## Goal of the exercise
Copy each line below in which the string "models" occurs.

[[ Provided records, beginning ]]

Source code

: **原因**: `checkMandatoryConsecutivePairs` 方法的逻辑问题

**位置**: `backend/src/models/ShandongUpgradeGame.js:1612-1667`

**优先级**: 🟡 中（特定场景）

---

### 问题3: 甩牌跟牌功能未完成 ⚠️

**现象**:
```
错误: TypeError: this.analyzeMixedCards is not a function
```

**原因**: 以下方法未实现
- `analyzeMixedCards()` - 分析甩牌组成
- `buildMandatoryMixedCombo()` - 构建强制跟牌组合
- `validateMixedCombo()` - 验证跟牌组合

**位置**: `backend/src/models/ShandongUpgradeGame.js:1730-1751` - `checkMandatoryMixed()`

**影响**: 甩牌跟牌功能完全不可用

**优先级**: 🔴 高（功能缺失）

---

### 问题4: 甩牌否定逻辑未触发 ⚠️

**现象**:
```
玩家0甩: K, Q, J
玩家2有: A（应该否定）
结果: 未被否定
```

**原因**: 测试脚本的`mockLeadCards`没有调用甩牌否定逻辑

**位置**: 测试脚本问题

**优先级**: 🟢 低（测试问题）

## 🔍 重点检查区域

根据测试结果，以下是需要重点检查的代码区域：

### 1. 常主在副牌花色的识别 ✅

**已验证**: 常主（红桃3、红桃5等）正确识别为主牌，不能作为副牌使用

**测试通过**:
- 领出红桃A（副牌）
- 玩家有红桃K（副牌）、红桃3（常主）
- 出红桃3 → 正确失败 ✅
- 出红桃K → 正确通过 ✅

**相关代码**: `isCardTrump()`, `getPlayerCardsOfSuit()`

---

[[ Provided records, end ]]

## Exercise solution
**位置**: `backend/src/models/ShandongUpgradeGame.js:1612-1667`
**位置**: `backend/src/models/ShandongUpgradeGame.js:1730-1751` - `checkMandatoryMixed()`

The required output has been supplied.